### Task brief:
Rewrite all the material below, swapping each "collector number" for "field number" and keeping every other part unchanged.

■ ■ ■ ■ ■

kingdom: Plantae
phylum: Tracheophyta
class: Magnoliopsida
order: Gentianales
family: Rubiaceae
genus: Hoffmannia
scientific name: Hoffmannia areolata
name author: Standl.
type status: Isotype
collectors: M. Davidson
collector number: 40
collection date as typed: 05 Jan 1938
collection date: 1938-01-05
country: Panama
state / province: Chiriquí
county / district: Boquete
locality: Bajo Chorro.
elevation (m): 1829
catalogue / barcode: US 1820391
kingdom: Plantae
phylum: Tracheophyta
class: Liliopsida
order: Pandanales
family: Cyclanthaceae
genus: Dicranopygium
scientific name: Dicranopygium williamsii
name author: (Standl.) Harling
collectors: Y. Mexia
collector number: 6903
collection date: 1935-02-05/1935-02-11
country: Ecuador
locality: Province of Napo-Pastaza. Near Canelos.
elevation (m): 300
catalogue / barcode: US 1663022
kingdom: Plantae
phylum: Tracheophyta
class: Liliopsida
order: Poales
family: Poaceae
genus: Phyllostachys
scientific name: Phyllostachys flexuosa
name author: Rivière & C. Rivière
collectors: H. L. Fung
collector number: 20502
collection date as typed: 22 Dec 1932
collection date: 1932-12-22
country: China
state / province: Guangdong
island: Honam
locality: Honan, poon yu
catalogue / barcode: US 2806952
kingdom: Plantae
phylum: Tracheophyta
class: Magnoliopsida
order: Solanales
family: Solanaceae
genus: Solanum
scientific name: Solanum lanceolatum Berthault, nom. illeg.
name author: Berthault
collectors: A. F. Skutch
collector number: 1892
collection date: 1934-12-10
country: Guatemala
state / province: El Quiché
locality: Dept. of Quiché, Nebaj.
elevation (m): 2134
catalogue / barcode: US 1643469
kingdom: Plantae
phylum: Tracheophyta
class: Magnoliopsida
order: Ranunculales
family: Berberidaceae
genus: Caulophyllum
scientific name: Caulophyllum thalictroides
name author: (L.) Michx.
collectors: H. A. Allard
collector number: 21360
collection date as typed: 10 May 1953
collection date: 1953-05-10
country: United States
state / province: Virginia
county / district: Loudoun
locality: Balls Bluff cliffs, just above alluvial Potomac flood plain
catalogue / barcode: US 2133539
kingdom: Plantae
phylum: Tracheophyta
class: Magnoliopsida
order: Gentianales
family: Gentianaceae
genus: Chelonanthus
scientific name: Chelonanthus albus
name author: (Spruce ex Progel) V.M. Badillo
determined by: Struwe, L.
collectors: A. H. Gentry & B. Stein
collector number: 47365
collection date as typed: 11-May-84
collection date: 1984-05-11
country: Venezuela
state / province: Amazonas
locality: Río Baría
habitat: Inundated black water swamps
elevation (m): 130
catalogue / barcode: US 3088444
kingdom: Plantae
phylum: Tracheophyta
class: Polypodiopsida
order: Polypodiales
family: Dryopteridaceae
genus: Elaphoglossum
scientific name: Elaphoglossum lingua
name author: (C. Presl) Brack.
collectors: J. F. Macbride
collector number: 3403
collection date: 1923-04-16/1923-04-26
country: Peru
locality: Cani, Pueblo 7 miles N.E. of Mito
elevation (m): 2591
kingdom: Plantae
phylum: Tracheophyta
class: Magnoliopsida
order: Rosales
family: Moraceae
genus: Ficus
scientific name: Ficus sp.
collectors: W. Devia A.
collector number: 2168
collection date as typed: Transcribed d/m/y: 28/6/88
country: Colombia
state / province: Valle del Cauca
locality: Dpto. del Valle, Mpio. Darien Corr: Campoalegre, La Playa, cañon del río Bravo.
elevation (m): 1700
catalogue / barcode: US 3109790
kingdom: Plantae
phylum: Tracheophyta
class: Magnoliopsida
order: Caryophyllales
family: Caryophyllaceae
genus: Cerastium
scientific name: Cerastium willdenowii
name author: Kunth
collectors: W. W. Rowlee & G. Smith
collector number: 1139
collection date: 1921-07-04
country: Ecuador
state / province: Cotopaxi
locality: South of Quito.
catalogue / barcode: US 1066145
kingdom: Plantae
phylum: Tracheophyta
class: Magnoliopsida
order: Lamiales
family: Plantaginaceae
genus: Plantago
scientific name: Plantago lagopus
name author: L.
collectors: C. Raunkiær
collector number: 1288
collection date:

■ ■ ■ ■ ■

### Complete response:
kingdom: Plantae
phylum: Tracheophyta
class: Magnoliopsida
order: Gentianales
family: Rubiaceae
genus: Hoffmannia
scientific name: Hoffmannia areolata
name author: Standl.
type status: Isotype
collectors: M. Davidson
field number: 40
collection date as typed: 05 Jan 1938
collection date: 1938-01-05
country: Panama
state / province: Chiriquí
county / district: Boquete
locality: Bajo Chorro.
elevation (m): 1829
catalogue / barcode: US 1820391
kingdom: Plantae
phylum: Tracheophyta
class: Liliopsida
order: Pandanales
family: Cyclanthaceae
genus: Dicranopygium
scientific name: Dicranopygium williamsii
name author: (Standl.) Harling
collectors: Y. Mexia
field number: 6903
collection date: 1935-02-05/1935-02-11
country: Ecuador
locality: Province of Napo-Pastaza. Near Canelos.
elevation (m): 300
catalogue / barcode: US 1663022
kingdom: Plantae
phylum: Tracheophyta
class: Liliopsida
order: Poales
family: Poaceae
genus: Phyllostachys
scientific name: Phyllostachys flexuosa
name author: Rivière & C. Rivière
collectors: H. L. Fung
field number: 20502
collection date as typed: 22 Dec 1932
collection date: 1932-12-22
country: China
state / province: Guangdong
island: Honam
locality: Honan, poon yu
catalogue / barcode: US 2806952
kingdom: Plantae
phylum: Tracheophyta
class: Magnoliopsida
order: Solanales
family: Solanaceae
genus: Solanum
scientific name: Solanum lanceolatum Berthault, nom. illeg.
name author: Berthault
collectors: A. F. Skutch
field number: 1892
collection date: 1934-12-10
country: Guatemala
state / province: El Quiché
locality: Dept. of Quiché, Nebaj.
elevation (m): 2134
catalogue / barcode: US 1643469
kingdom: Plantae
phylum: Tracheophyta
class: Magnoliopsida
order: Ranunculales
family: Berberidaceae
genus: Caulophyllum
scientific name: Caulophyllum thalictroides
name author: (L.) Michx.
collectors: H. A. Allard
field number: 21360
collection date as typed: 10 May 1953
collection date: 1953-05-10
country: United States
state / province: Virginia
county / district: Loudoun
locality: Balls Bluff cliffs, just above alluvial Potomac flood plain
catalogue / barcode: US 2133539
kingdom: Plantae
phylum: Tracheophyta
class: Magnoliopsida
order: Gentianales
family: Gentianaceae
genus: Chelonanthus
scientific name: Chelonanthus albus
name author: (Spruce ex Progel) V.M. Badillo
determined by: Struwe, L.
collectors: A. H. Gentry & B. Stein
field number: 47365
collection date as typed: 11-May-84
collection date: 1984-05-11
country: Venezuela
state / province: Amazonas
locality: Río Baría
habitat: Inundated black water swamps
elevation (m): 130
catalogue / barcode: US 3088444
kingdom: Plantae
phylum: Tracheophyta
class: Polypodiopsida
order: Polypodiales
family: Dryopteridaceae
genus: Elaphoglossum
scientific name: Elaphoglossum lingua
name author: (C. Presl) Brack.
collectors: J. F. Macbride
field number: 3403
collection date: 1923-04-16/1923-04-26
country: Peru
locality: Cani, Pueblo 7 miles N.E. of Mito
elevation (m): 2591
kingdom: Plantae
phylum: Tracheophyta
class: Magnoliopsida
order: Rosales
family: Moraceae
genus: Ficus
scientific name: Ficus sp.
collectors: W. Devia A.
field number: 2168
collection date as typed: Transcribed d/m/y: 28/6/88
country: Colombia
state / province: Valle del Cauca
locality: Dpto. del Valle, Mpio. Darien Corr: Campoalegre, La Playa, cañon del río Bravo.
elevation (m): 1700
catalogue / barcode: US 3109790
kingdom: Plantae
phylum: Tracheophyta
class: Magnoliopsida
order: Caryophyllales
family: Caryophyllaceae
genus: Cerastium
scientific name: Cerastium willdenowii
name author: Kunth
collectors: W. W. Rowlee & G. Smith
field number: 1139
collection date: 1921-07-04
country: Ecuador
state / province: Cotopaxi
locality: South of Quito.
catalogue / barcode: US 1066145
kingdom: Plantae
phylum: Tracheophyta
class: Magnoliopsida
order: Lamiales
family: Plantaginaceae
genus: Plantago
scientific name: Plantago lagopus
name author: L.
collectors: C. Raunkiær
field number: 1288
collection date:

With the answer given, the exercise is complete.